How to understand love as a chemical reaction

Author: Eric Farmer
Date Of Creation: 3 March 2021
Update Date: 1 July 2024
Anonim
The Chemistry of Love
Video: The Chemistry of Love

Content

You've heard of chemistry between people or the chemistry of a sports team. Attraction and affection, as much as we are afraid to admit it, do not come from the heart. They come from subconscious feelings. Love is how the other person makes you feel. The point is, love involves non-verbal responses - synaptic (chemical) connections within our brains - despite how unromantic it sounds.

Steps

  1. 1 Understand that involuntary reactions and the subconscious mind cause passionate "attraction, sometimes called love," and may be related to the immune system. As humans, we have the advantage of having a diverse gene pool. If this were not the case, one disease could destroy us all. Thus, animals and insects have developed a way to distinguish each other using pheromones and reactions in the immune system. These are scents that can influence our subconscious decision whether we are sexually interested in a person. While you like the smell of a guy, it can sicken your best friend. So if you like the scent of a man, chances are your immune system works a little differently from hers, and you may even have different blood types and different levels of some hormones.
  2. 2 See point one - your eye and subconscious visual responses affect "love" in relation to "physical attributes."»Believe it or not, this is perhaps the main argument for whether a person is right for us in the decision or not. Now, in order to understand this, we need to know that, in essence, humans are not so subconsciously different from less rational animals. From a girl's perspective - if a guy has big muscles, you consciously think he looks good. What you don't understand is that you are actually deeper interested in how well he can protect you and your children. Marvelous? A tall man can exercise power over others, which is also a plus.
  3. 3 Think and remember. Mental reactions and traits may be subconsciously more important factors for a woman in choosing her spouse than for a man.After all, if the person looks good but grumbles when you ask them to do something for you, you can remember it and know that they are not that good for you. Another woman may react very differently to this strong, silent type.
  4. 4 Nice appearance. From the guy's point of view, it all depends on the appearance. Bigger buttocks and hips can make labor easier and increase your success rate. Women can also dress better when they are at their peak of actual fertility.
  5. 5 Reaction to emotional stress. It's associated with anxiety, and even stress also has a lot to do with the subconscious brain functions of "love." There is good stress (like attraction) and bad stress (called distress). When you think you have found a promising partner, neurotransmitters are transmitted through your brain to emotionally make a good connection with that person.

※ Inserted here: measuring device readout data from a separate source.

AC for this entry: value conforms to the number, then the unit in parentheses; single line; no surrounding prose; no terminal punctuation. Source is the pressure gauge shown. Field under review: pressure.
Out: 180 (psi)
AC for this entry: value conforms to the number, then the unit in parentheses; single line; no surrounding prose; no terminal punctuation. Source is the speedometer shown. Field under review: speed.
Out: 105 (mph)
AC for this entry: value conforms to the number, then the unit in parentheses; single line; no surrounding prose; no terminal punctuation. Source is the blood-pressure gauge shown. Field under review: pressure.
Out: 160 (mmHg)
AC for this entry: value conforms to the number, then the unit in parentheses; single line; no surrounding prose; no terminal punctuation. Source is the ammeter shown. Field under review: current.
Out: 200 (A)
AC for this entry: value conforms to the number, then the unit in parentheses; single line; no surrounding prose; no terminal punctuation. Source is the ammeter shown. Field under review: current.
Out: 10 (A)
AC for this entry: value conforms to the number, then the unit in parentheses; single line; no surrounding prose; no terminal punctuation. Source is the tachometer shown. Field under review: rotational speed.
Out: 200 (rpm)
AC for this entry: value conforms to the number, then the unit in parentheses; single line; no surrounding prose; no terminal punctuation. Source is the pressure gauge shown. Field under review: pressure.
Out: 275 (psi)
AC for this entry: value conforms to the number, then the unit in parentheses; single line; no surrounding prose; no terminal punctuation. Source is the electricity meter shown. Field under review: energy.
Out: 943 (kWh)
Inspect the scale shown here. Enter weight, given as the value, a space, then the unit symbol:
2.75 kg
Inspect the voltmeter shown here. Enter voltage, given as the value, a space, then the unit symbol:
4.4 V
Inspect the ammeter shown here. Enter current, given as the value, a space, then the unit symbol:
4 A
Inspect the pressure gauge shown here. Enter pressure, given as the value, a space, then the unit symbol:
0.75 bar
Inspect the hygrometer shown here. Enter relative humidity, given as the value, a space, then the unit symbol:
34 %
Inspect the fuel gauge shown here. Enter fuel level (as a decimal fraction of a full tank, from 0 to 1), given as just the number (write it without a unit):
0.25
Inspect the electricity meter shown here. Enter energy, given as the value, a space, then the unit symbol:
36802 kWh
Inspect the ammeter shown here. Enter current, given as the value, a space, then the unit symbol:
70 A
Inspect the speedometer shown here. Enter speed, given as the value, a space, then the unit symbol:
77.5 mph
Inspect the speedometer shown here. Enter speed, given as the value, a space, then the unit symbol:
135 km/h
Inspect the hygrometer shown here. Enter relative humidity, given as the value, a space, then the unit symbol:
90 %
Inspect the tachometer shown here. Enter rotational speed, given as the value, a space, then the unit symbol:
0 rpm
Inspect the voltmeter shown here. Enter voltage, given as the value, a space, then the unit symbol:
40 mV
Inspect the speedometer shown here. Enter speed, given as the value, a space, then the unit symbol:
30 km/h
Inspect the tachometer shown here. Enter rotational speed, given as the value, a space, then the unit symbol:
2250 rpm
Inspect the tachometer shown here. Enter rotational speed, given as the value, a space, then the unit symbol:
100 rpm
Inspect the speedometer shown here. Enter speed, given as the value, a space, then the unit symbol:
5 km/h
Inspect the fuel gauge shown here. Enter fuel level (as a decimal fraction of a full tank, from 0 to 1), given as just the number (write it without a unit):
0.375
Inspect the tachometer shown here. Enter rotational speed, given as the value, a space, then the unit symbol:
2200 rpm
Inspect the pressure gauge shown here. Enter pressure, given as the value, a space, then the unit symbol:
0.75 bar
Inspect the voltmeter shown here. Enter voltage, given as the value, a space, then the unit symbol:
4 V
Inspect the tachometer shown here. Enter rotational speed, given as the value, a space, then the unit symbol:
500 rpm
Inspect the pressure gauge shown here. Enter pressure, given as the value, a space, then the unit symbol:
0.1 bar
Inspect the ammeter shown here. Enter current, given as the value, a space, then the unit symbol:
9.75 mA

Have you ever lost a boyfriend / girlfriend to heartache? Chemical, nervous reactions are the reason. Dopamine is thought to be the primary reagent that provides us with strong urges, such as sex drive, over time. Romantic love isn't just an emotion - but rather, a whole motivational system with rewarded attraction to get you to stick with that person. While this is happening, we have a decrease in serotonin, which, if elevated, leads to feelings of obsession or something like addiction ...
  6. 6 Feel the influence of your hormones - they have important power over emotions, including "love." If a man is interested or not interested in having a child with a certain woman (at a certain time), his animosity and oxytocin and testosterone may increase or decrease. This is because the body tries to ensure that its genes are passed on to the right person and encourages it to look for “my-type” even if it must find it elsewhere from that person or feeling. This also happens when a woman does not see a man as a person suitable for a long-term relationship, or is not fully interested in this relationship herself. The two neurotransmitters mentioned earlier are also responsible for the disappearance of love. After all, if you've done your job, had sex / raised a child, this chemical reaction is no longer necessary.
  7. 7 Stay together. It may be more about family love than sex appeal after a few years. If a man and a woman care about children, family and each other - and the future of everyone concerned - then often (about half of the people) will strive to stay together in "mature love"to help each other and support the home and family long after the" raging hormones "of youth and lowered pheromones.

Tips

  • Take this with a grain of salt. Love is an amazing thing. Don't let scientific explanations spoil your love for love: What difference does it make if it's "all in your head?"
  • Look for articles scattered all over the internet regarding love, the brain, and neurotransmitters. Your understanding will undoubtedly increase. There is such an article in National Geographic Magazine, February 2006: "Love is a chemical reaction."

Warnings

  • Don't let a piece of science convince you to be incredibly ignorant and offensive about whether teenage girls like your scent. You will not be impressed by being a nonentity. This is true no matter how big your muscles are.
  • Be careful not to let this information slip into the wrong hands. You would not tell a preschooler about the origin of Santa Claus; you should not tell a teenage girl love is "all in her head" as this information can come as a shock. However, boys seem to take it much better.